### EXERCISE GOAL
Range to copy from the entries below: the line containing "30 June 2026" through the line containing "April 13, 2026", inclusive. Retype only those lines, exactly, without any images.

(Transcribed page contents)

● ● ● ● ●

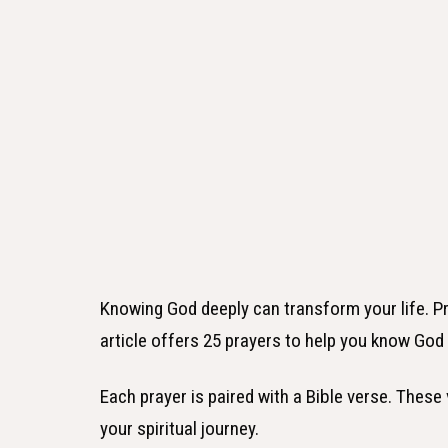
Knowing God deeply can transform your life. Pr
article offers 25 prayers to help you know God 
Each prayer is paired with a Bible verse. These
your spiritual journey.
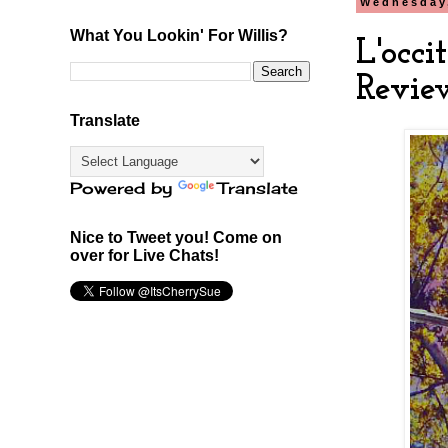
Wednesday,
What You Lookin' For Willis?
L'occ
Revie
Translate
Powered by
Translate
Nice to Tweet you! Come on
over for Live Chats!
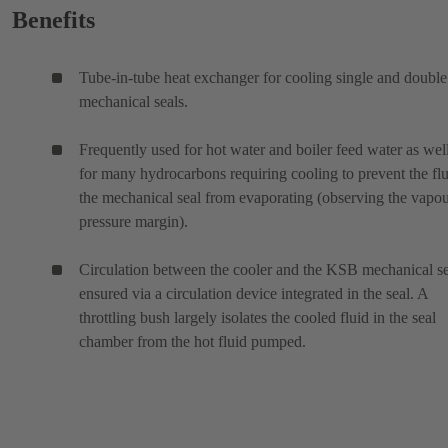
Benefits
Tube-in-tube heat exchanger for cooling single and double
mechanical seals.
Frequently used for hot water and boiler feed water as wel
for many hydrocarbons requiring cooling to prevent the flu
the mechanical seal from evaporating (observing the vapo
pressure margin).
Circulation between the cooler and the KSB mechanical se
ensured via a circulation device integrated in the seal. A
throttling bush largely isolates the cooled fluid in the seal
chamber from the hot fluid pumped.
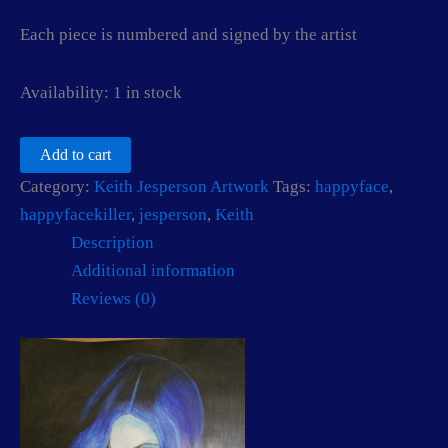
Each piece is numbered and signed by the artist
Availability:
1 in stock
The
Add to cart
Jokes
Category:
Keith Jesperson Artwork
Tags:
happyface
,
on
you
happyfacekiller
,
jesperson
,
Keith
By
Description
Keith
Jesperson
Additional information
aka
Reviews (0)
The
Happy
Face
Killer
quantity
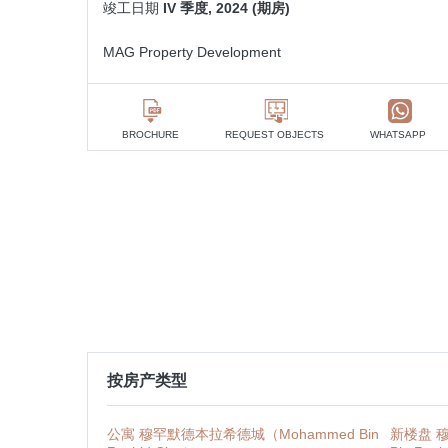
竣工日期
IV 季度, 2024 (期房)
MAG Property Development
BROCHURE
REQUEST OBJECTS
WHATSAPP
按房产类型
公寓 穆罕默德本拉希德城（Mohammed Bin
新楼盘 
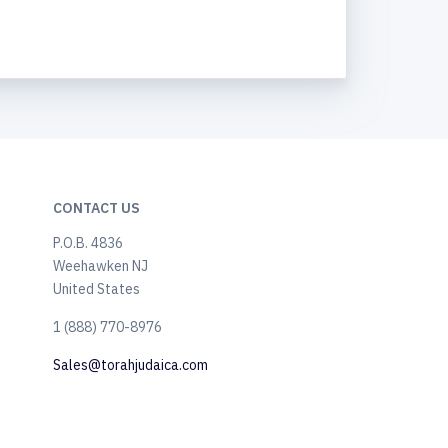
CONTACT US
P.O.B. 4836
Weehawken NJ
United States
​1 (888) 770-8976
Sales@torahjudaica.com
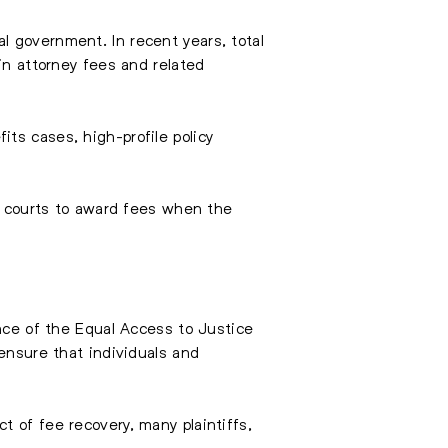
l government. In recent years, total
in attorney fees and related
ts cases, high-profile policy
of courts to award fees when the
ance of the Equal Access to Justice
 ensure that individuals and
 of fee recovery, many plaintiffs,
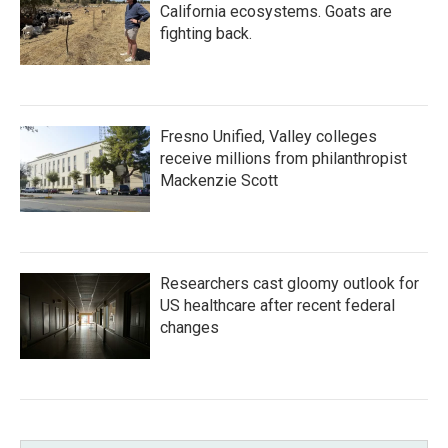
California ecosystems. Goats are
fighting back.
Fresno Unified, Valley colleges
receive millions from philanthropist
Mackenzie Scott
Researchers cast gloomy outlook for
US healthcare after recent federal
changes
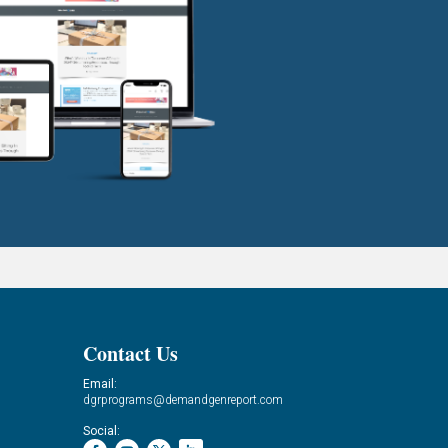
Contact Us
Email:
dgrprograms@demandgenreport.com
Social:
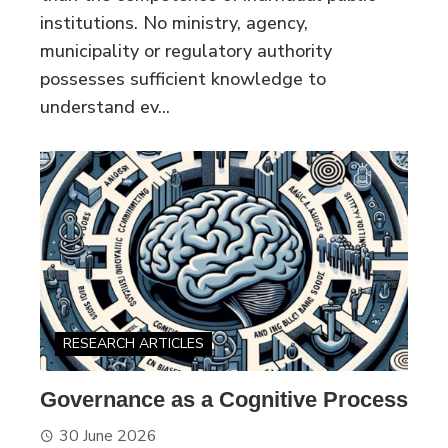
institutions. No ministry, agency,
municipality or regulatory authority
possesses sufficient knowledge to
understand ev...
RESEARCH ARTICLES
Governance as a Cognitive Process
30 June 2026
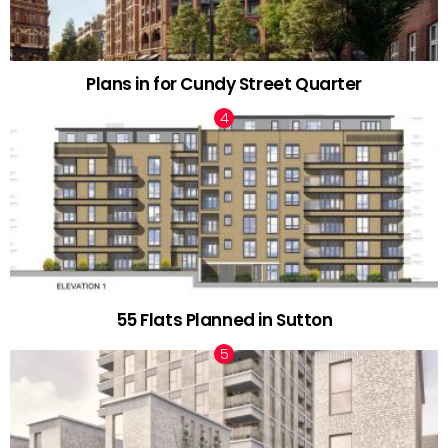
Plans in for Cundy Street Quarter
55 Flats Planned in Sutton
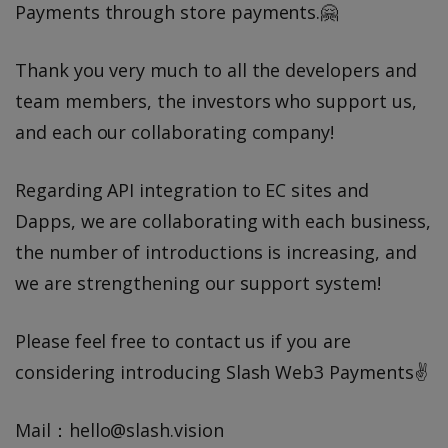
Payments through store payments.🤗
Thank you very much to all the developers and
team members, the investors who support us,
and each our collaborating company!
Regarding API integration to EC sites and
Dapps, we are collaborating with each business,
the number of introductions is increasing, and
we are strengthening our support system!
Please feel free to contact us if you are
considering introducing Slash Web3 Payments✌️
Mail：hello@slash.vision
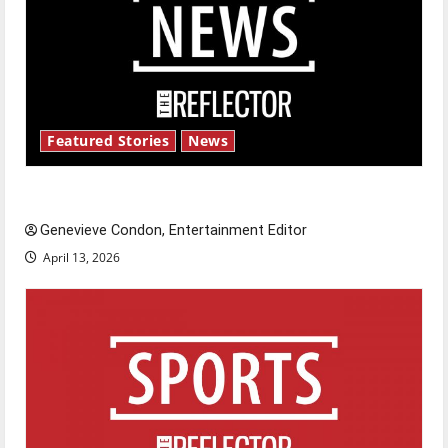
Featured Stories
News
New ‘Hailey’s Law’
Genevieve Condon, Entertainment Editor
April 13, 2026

● ● ● ● ●

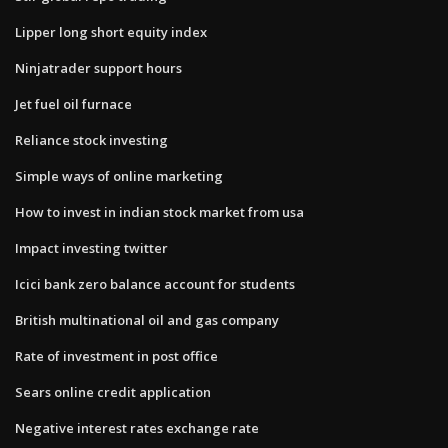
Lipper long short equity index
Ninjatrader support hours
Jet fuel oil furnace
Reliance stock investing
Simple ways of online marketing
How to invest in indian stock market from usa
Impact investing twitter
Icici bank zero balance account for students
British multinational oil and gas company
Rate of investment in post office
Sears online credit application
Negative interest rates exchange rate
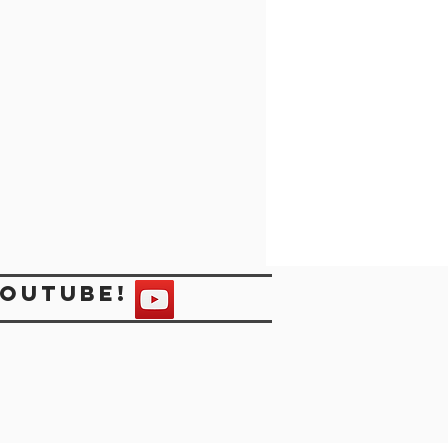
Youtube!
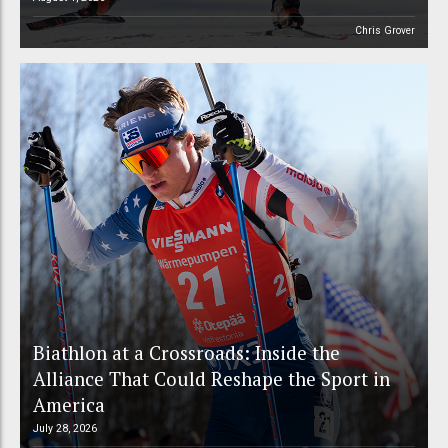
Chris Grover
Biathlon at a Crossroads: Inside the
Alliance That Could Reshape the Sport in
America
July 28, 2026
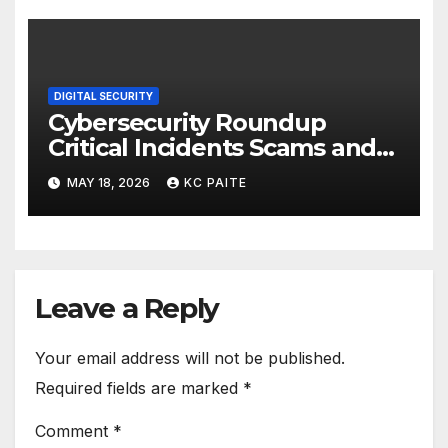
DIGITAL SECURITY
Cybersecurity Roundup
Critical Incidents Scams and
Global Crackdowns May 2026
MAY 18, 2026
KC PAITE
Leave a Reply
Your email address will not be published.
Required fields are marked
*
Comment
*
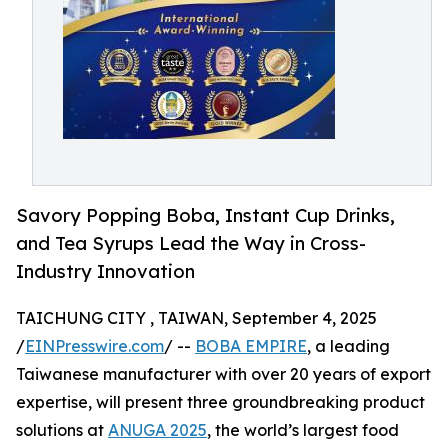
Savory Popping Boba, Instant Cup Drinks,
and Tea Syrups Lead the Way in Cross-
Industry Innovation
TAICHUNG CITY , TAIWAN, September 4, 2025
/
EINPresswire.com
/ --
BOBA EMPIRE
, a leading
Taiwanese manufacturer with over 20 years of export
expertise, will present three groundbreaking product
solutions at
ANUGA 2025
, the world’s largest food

● ● ● ● ●

### TASK RESPONSE
30 June 2026
Plans in for Cundy Street Quarter
55 Flats Planned in Sutton
Payments through store payments.🤗
Thank you very much to all the developers and
team members, the investors who support us,
and each our collaborating company!
Regarding API integration to EC sites and
Dapps, we are collaborating with each business,
the number of introductions is increasing, and
we are strengthening our support system!
Please feel free to contact us if you are
considering introducing Slash Web3 Payments✌️
Mail：hello@slash.vision
Featured Stories
News
New ‘Hailey’s Law’
Genevieve Condon, Entertainment Editor
April 13, 2026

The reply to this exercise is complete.